I can see what the template is trying to do, it’s a half hour power prediction, so divide the power by two and add it to the total energy. But when I do this manually using the forecast power data visible in the graph I get a much more accurate answer (±10%). As the power data seems correct I’m assuming it is the date range selection that is at fault. Not sure why you need to replace the TZ info and the predictions appear to be in UTC anyway ( period_end: '2021-09-09T23:30:00.0000000Z' ), and you seem to be comparing it to the local date.
state: >
{% set ns = namespace (fc_tommorrow = 0) %}
{% for forecast in state_attr('sensor.solcast_forecast_data', 'forecasts')|default('variable is not defined') %}
{% set daydiff = as_local(strptime(forecast.period_end, '%Y-%m-%dT%H:%M:%S.%f0Z').replace(tzinfo=utcnow().tzinfo)).date() - as_local(utcnow()).date() %}
{% if daydiff.days == 1 %}
{% set ns.fc_tommorrow = ns.fc_tommorrow + (forecast.pv_estimate/2)|float %}
{%- endif %}
{%- endfor %}
{{ ns.fc_tommorrow|round(2) }}
How did you get them to stack? I have your same original problem where the forecast graphs for the three pv_estimates show, but only one historical (not the 10 or 90).
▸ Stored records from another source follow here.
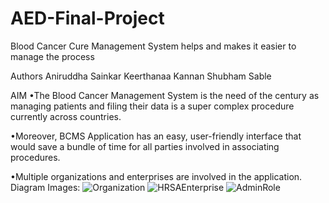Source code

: # AED-Final-Project
Blood Cancer Cure Management System helps and makes it easier to manage the process


Authors
Aniruddha Sainkar Keerthanaa Kannan Shubham Sable

AIM
•The Blood Cancer Management System is the need of the century as managing patients and filing their data is a super complex procedure currently across countries.

•Moreover, BCMS Application has an easy, user-friendly interface that would save a bundle of time for all parties involved in associating procedures.

•Multiple organizations and enterprises are involved in the application.
Diagram Images:
![Organization](https://user-images.githubusercontent.com/114868163/206963647-0a7696ea-e63a-4f3c-9f89-249e3a7b8585.png)
![HRSAEnterprise](https://user-images.githubusercontent.com/114868163/206963814-11ee8218-40ec-46e3-b8e7-f1b6bb7c7d6f.png)
![AdminRole](https://user-images.githubusercontent.com/114868163/206963853-06eb02c5-c741-44d2-b631-5527bc5d621d.png)




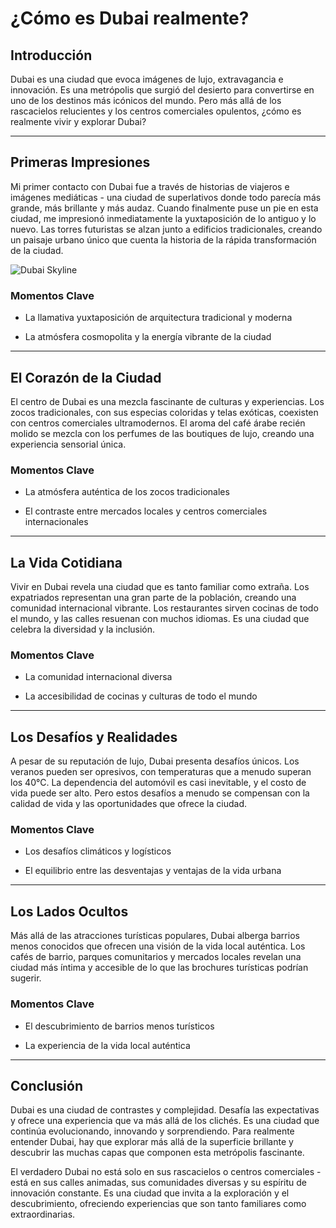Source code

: # ¿Cómo es Dubai realmente?

## Introducción

Dubai es una ciudad que evoca imágenes de lujo, extravagancia e innovación. Es una metrópolis que surgió del desierto para convertirse en uno de los destinos más icónicos del mundo. Pero más allá de los rascacielos relucientes y los centros comerciales opulentos, ¿cómo es realmente vivir y explorar Dubai?

---

## Primeras Impresiones

Mi primer contacto con Dubai fue a través de historias de viajeros e imágenes mediáticas - una ciudad de superlativos donde todo parecía más grande, más brillante y más audaz. Cuando finalmente puse un pie en esta ciudad, me impresionó inmediatamente la yuxtaposición de lo antiguo y lo nuevo. Las torres futuristas se alzan junto a edificios tradicionales, creando un paisaje urbano único que cuenta la historia de la rápida transformación de la ciudad.

![Dubai Skyline](https://twotrekkers.nyc3.cdn.digitaloceanspaces.com/media/multipart-uploads/Dubai_skyline.svg)

### Momentos Clave

- La llamativa yuxtaposición de arquitectura tradicional y moderna

- La atmósfera cosmopolita y la energía vibrante de la ciudad

---

## El Corazón de la Ciudad

El centro de Dubai es una mezcla fascinante de culturas y experiencias. Los zocos tradicionales, con sus especias coloridas y telas exóticas, coexisten con centros comerciales ultramodernos. El aroma del café árabe recién molido se mezcla con los perfumes de las boutiques de lujo, creando una experiencia sensorial única.

### Momentos Clave

- La atmósfera auténtica de los zocos tradicionales

- El contraste entre mercados locales y centros comerciales internacionales

---

## La Vida Cotidiana

Vivir en Dubai revela una ciudad que es tanto familiar como extraña. Los expatriados representan una gran parte de la población, creando una comunidad internacional vibrante. Los restaurantes sirven cocinas de todo el mundo, y las calles resuenan con muchos idiomas. Es una ciudad que celebra la diversidad y la inclusión.

### Momentos Clave

- La comunidad internacional diversa

- La accesibilidad de cocinas y culturas de todo el mundo

---

## Los Desafíos y Realidades

A pesar de su reputación de lujo, Dubai presenta desafíos únicos. Los veranos pueden ser opresivos, con temperaturas que a menudo superan los 40°C. La dependencia del automóvil es casi inevitable, y el costo de vida puede ser alto. Pero estos desafíos a menudo se compensan con la calidad de vida y las oportunidades que ofrece la ciudad.

### Momentos Clave

- Los desafíos climáticos y logísticos

- El equilibrio entre las desventajas y ventajas de la vida urbana

---

## Los Lados Ocultos

Más allá de las atracciones turísticas populares, Dubai alberga barrios menos conocidos que ofrecen una visión de la vida local auténtica. Los cafés de barrio, parques comunitarios y mercados locales revelan una ciudad más íntima y accesible de lo que las brochures turísticas podrían sugerir.

### Momentos Clave

- El descubrimiento de barrios menos turísticos

- La experiencia de la vida local auténtica

---

## Conclusión

Dubai es una ciudad de contrastes y complejidad. Desafía las expectativas y ofrece una experiencia que va más allá de los clichés. Es una ciudad que continúa evolucionando, innovando y sorprendiendo. Para realmente entender Dubai, hay que explorar más allá de la superficie brillante y descubrir las muchas capas que componen esta metrópolis fascinante.

El verdadero Dubai no está solo en sus rascacielos o centros comerciales - está en sus calles animadas, sus comunidades diversas y su espíritu de innovación constante. Es una ciudad que invita a la exploración y el descubrimiento, ofreciendo experiencias que son tanto familiares como extraordinarias.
type: custom:apexcharts-card
graph_span: 36h
span:
start: day
offset: '-6h'
header:
show: true
title: Solar Production vs. forecast
show_states: true
now:
show: true
label: now
apex_config:
legend:
show: false
series:
- entity: sensor.goodwe_ppv
stroke_width: 2
show:
extremas: false
color: '#FFF700'
name: Actual
unit: W
fill_raw: last
extend_to_end: false
group_by:
func: avg
duration: 30min
- entity: sensor.solcast_forecast_data
stroke_width: 2
show:
extremas: false
color: '#3498DB'
transform: return x * 1000;
name: Forecast
unit: W
fill_raw: last
extend_to_end: false
- entity: sensor.solcast_forecast_10
stroke_width: 2
show:
extremas: false
in_header: false
color: '#797D7F'
transform: return x * 1000;
name: Forecast 10
unit: W
fill_raw: last
extend_to_end: false
opacity: 0.4
- entity: sensor.solcast_forecast_90
stroke_width: 2
show:
extremas: false
in_header: false
color: '#797D7F'
transform: return x * 1000;
name: Forecast 90
unit: W
fill_raw: last
extend_to_end: false
opacity: 0.4
- entity: sensor.solcast_forecast_data
stroke_width: 2
show:
extremas: false
in_header: false
color: '#E74C3C'
type: line
extend_to_end: false
unit: W
data_generator: |
return entity.attributes.forecasts.map((entry) => {
return [new Date(entry.period_end), entry.pv_estimate*1000];
});
- entity: sensor.solcast_forecast_data
stroke_width: 2
show:
extremas: false
in_header: false
color: '#797D7F'
type: line
extend_to_end: false
unit: W
opacity: 0.4
data_generator: |
return entity.attributes.forecasts.map((entry) => {
return [new Date(entry.period_end), entry.pv_estimate10*1000];
});
- entity: sensor.solcast_forecast_data
stroke_width: 2
show:
extremas: false
in_header: false
color: '#797D7F'
type: line
extend_to_end: false
unit: W
opacity: 0.4
data_generator: |
return entity.attributes.forecasts.map((entry) => {
return [new Date(entry.period_end), entry.pv_estimate90*1000];
});
Just use the additional 10/90 sensors for historic data and then I guess you already have the additional data_generator sensors to get them for forecast.